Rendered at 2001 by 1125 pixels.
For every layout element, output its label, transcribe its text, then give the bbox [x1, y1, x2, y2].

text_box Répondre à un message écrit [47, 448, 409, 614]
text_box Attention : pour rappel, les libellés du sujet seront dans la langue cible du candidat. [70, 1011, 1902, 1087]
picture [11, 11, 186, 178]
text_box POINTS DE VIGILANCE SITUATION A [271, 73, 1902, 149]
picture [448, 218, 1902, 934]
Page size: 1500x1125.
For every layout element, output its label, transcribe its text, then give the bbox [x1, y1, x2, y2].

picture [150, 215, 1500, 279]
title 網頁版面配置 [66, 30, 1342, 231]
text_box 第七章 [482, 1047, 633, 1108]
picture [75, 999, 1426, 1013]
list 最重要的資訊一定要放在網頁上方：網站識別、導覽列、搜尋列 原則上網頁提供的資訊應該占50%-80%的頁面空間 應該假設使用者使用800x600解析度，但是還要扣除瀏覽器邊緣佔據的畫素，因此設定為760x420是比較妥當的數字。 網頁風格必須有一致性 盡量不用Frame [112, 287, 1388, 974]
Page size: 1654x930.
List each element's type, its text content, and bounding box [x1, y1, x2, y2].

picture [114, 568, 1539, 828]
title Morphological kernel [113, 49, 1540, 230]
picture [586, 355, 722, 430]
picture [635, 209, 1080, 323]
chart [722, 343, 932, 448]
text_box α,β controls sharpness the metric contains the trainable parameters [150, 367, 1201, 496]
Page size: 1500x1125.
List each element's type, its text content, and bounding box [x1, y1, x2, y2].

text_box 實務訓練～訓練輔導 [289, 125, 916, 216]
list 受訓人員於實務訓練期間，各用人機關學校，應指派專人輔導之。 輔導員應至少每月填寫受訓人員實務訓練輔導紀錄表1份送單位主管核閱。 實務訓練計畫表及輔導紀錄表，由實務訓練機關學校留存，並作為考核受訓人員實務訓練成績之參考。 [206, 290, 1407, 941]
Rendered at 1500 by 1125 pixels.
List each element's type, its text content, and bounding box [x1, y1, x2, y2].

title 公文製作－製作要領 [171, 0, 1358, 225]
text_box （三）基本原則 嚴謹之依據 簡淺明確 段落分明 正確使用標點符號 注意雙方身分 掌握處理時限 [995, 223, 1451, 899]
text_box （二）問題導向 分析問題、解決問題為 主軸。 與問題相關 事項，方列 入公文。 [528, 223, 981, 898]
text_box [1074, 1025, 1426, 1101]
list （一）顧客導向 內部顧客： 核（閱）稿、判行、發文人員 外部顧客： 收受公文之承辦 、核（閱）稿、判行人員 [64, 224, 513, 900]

#### Stated goal
Convert the lines from the one containing "Rendered at 1500 by 1125 pixels." through the end of the material into a Markdown table with the columns Number and Line. Number each row in sequence and leave out blank lines.

#### Task result
| Number | Line |
|---|---|
| 1 | Rendered at 1500 by 1125 pixels. |
| 2 | List each element's type, its text content, and bounding box [x1, y1, x2, y2]. |
| 3 | title 公文製作－製作要領 [171, 0, 1358, 225] |
| 4 | text_box （三）基本原則 嚴謹之依據 簡淺明確 段落分明 正確使用標點符號 注意雙方身分 掌握處理時限 [995, 223, 1451, 899] |
| 5 | text_box （二）問題導向 分析問題、解決問題為 主軸。 與問題相關 事項，方列 入公文。 [528, 223, 981, 898] |
| 6 | text_box [1074, 1025, 1426, 1101] |
| 7 | list （一）顧客導向 內部顧客： 核（閱）稿、判行、發文人員 外部顧客： 收受公文之承辦 、核（閱）稿、判行人員 [64, 224, 513, 900] |